> **REQUIREMENTS**: Copy the data from the line containing "pose: elev=51.6 azim=294.3" down through the line containing "Dot at: (216, 290)", with "tilt" substituted for "roll" and everything else kept the same. Leave out the pictures.

> **DATA SECTION**:
□ □ □ □ □

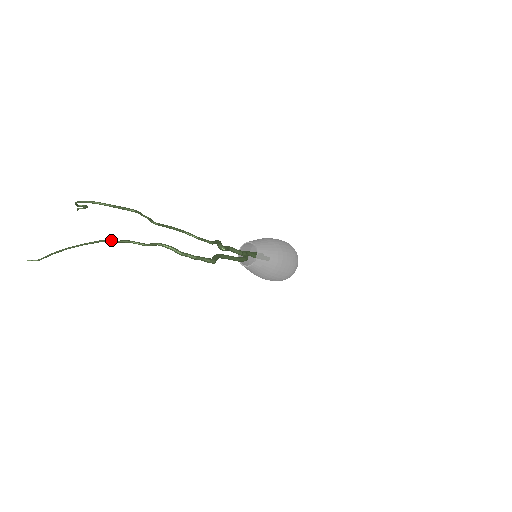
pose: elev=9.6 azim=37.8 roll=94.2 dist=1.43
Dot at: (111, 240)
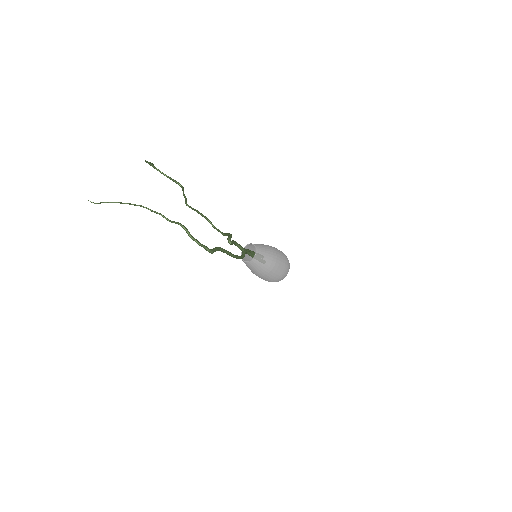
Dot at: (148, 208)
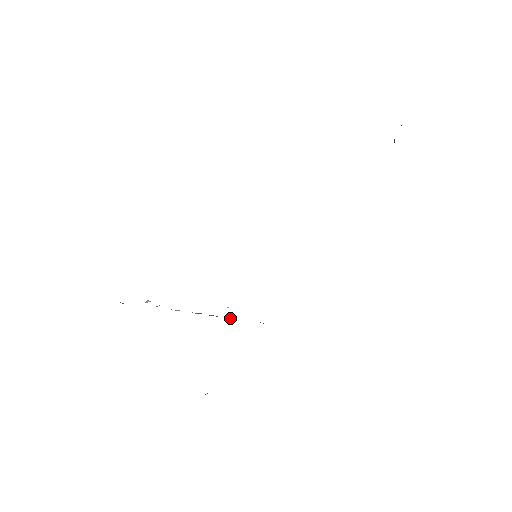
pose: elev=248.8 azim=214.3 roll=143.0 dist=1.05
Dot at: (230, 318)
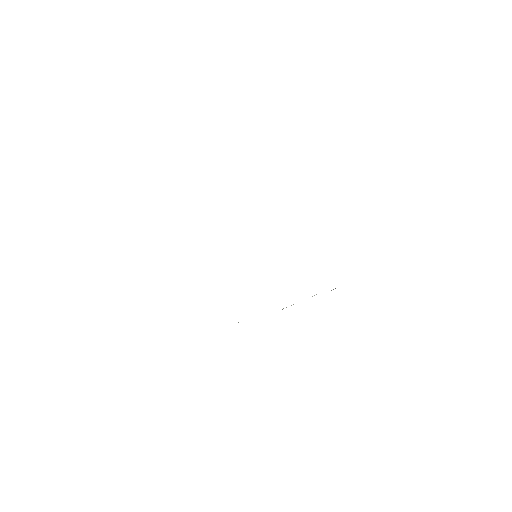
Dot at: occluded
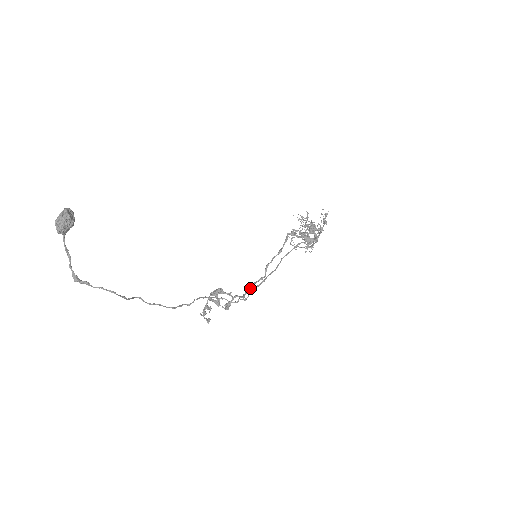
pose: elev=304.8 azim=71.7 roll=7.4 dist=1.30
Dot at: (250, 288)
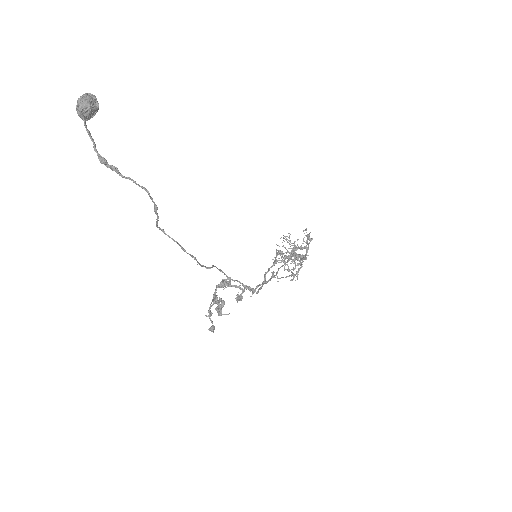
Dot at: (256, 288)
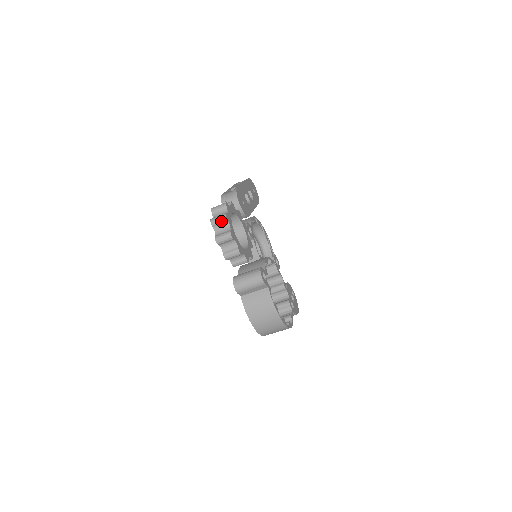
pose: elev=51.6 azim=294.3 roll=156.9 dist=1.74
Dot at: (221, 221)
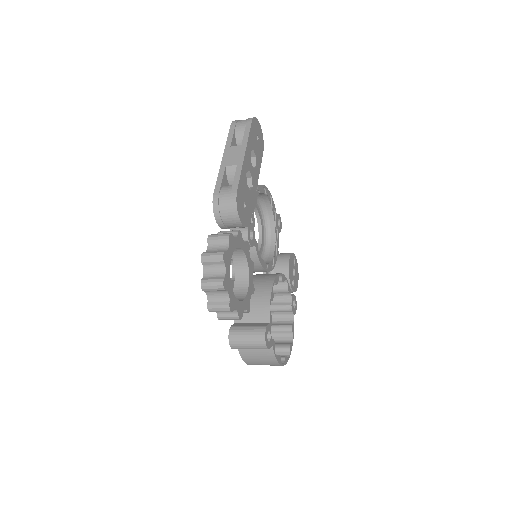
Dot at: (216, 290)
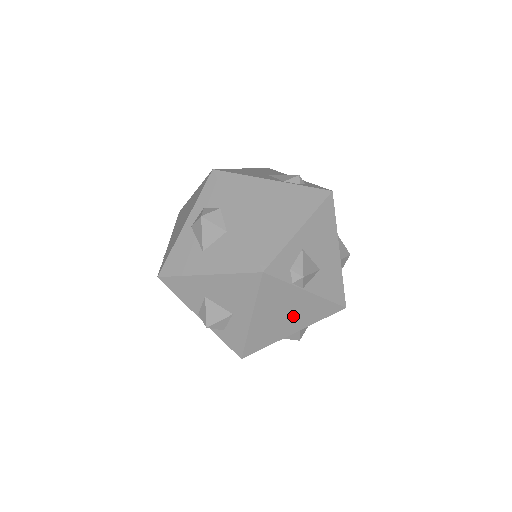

□ □ □ □ □

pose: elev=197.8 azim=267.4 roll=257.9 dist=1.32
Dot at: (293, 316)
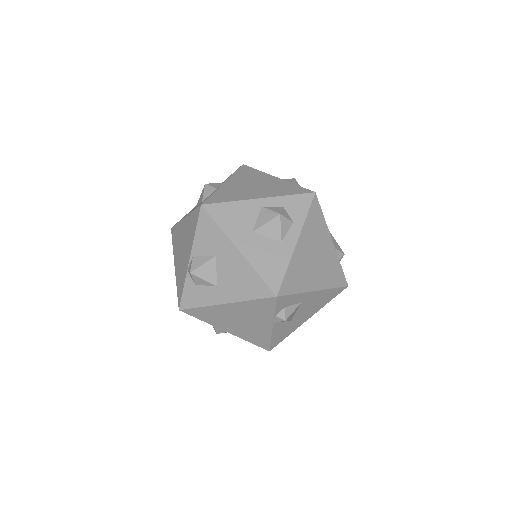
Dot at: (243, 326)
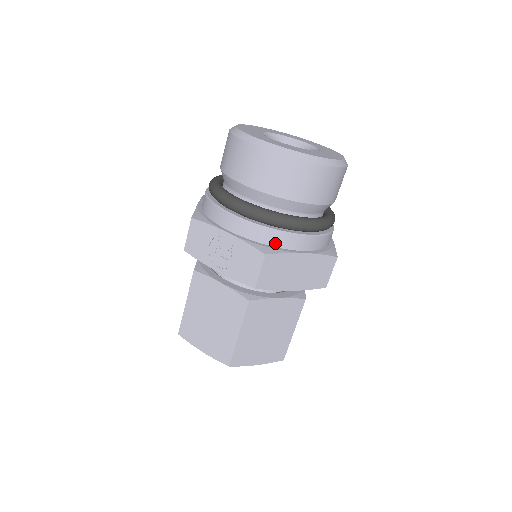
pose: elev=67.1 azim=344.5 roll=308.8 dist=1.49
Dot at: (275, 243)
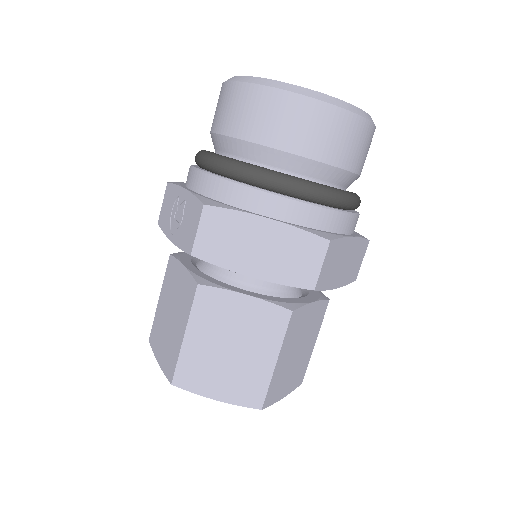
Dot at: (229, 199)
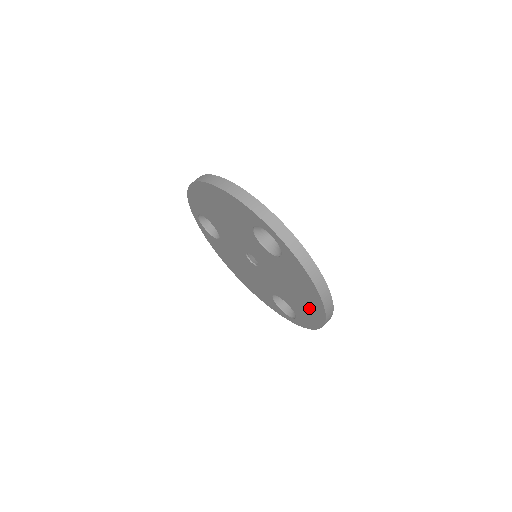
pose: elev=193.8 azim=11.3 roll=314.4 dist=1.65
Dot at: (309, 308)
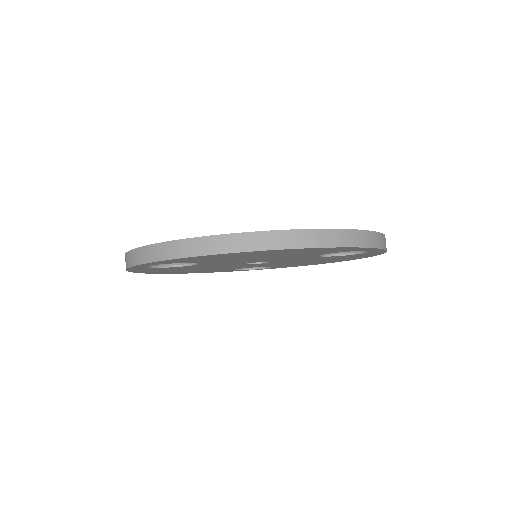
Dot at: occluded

□ □ □ □ □

> **THE RESULT**:
pose: elev=51.6 azim=294.3 tilt=156.9 dist=1.74
Dot at: (221, 221)
Dot at: (216, 290)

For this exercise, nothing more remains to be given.